# Demi's 1st show I'm nervous!



## LibertyME (Jan 6, 2007)

Demi's debut!
Will you be there to watch?


----------



## arcane (Sep 18, 2007)

LibertyME said:


> Demi's debut!
> Will you be there to watch?


No dang it! :bawling: I have to work! I sure wish that sugar daddy would come along! It would make my life so much simpler ( is that a word?LOL )


----------



## Lego&Jacub (Jul 18, 2006)

ohhh... I'll be thinking of her!!! I soo wish I could be there to watch... it's only half an hour from my mom's place... but we won't be down that way again until Christmas. But Sawyer and I will definitely be routing for her... fingers crossed all goes smashing for her!!!!


----------



## LibertyME (Jan 6, 2007)

Dang is right!
She will certainly be in good hands, for sure!


----------



## Ljilly28 (Jan 22, 2008)

Best of luck to beautiful Miss Demi and Graeme.


----------



## arcane (Sep 18, 2007)

LibertyME said:


> Dang is right!
> She will certainly be in good hands, for sure!
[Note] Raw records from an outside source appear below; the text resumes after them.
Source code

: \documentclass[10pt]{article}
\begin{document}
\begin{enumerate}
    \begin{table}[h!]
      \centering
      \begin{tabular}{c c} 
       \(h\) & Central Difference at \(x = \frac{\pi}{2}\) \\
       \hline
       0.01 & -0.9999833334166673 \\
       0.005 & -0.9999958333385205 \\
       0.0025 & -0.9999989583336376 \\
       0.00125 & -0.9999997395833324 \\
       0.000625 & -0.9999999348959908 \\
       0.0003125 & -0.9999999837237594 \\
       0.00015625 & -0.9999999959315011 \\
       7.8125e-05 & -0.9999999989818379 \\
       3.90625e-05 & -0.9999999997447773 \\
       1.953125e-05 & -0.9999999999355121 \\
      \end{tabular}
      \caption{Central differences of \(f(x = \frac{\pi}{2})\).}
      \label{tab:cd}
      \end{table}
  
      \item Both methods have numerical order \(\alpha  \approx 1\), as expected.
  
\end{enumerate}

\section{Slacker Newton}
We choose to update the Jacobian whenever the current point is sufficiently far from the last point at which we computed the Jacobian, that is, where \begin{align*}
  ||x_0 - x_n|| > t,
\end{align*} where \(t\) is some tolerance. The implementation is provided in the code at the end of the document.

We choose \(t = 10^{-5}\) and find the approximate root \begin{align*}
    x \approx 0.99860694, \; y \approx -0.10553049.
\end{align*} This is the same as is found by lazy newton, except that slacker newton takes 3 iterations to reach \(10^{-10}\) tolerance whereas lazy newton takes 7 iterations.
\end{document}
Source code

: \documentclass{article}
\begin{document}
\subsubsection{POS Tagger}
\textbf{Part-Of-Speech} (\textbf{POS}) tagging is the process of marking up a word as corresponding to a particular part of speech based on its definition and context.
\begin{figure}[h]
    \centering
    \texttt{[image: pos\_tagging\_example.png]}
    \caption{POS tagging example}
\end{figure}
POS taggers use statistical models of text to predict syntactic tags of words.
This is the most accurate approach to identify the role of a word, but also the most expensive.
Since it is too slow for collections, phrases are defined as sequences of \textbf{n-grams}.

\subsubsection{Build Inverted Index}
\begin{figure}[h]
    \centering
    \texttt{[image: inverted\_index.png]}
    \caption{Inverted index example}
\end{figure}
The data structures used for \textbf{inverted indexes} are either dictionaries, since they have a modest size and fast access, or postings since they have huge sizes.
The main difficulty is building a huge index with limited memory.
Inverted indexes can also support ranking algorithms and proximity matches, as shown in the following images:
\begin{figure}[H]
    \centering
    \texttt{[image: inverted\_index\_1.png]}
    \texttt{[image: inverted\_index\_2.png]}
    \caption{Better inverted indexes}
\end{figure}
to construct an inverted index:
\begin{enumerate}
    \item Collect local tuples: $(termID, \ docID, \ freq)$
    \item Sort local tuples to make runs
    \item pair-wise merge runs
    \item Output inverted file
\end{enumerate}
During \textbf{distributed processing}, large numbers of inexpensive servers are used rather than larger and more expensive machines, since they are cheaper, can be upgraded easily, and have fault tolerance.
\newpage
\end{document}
yes I am sure Graeme will have her sleeping on the BED! :


----------



## AquaClaraCanines (Mar 5, 2006)

Good luck beautiful Demi!!!! I hope you bring home the points- either way, you're a beauty, just like your mom.


----------



## Conquerergold (Dec 12, 2007)

Good Luck!!

Cheers
Rob


----------



## Heidi36oh (Feb 27, 2007)

Good luck Demi, make you're mommy proud, you can do it!


----------



## DelmarvaGold (Mar 7, 2006)

Good luck Demi. Show 'em how it's done


----------



## SunGold (Feb 27, 2007)

Fingers crossed - let us know how it goes! :crossfing


----------



## Penny & Maggie's Mom (Oct 4, 2007)

GO DEMI !!!! You have fans from all over the globe cheering you on.


----------



## hotel4dogs (Sep 29, 2008)

best of luck to Demi!!


----------



## arcane (Sep 18, 2007)

poor girl got cold in her tail this past weekend lets hope we don't have a repeat performance :no: she is just starting to wag it again now.:crossfing


----------



## Lego&Jacub (Jul 18, 2006)

arcane said:


> poor girl got cold in her tail this past weekend


May be a dumb question but what does that mean?


----------



## arcane (Sep 18, 2007)

Lego&Jacub said:


> May be a dumb question but what does that mean?


tail tucked and unable to raise it or wag it ....I have seen it happen to dogs that are bathed and not dried completely ...never had it just pop up for no reason, which makes me think she may have injured it instead maybe someone was playing "pull Demi by the tail around the yard" :uhoh:


----------



## Tahnee GR (Aug 26, 2006)

Good luck Demi-and keep your tail safe!


----------



## arcane (Sep 18, 2007)

*she's off today*

waiting on the taxi....: here is miss baldy last night after her bath....her tail is wagging ..yipppeeeee...


----------



## MyBaileyGirl (Jun 11, 2008)

awww fingers crossed for her! Glad her tail is better!!


----------



## DanielleH (Nov 4, 2006)

Good Luck Demi!!


----------



## Lady Di (Feb 22, 2008)

Good luck Demi. She sure is a beauty.


----------



## arcane (Sep 18, 2007)

Lady Di said:


> Good luck Demi. She sure is a beauty.


thank you! I miss her already!!!!!!!! :thinking:


----------



## Lady Di (Feb 22, 2008)

I can imagine how much you miss her..... just keep thinking what an adventure she's going to have.


----------



## arcane (Sep 18, 2007)

win or lose ....my priority for my dogs has always been that they enjoy themselves...I am sure Graeme will make her 1st away from home sleepover a good one


----------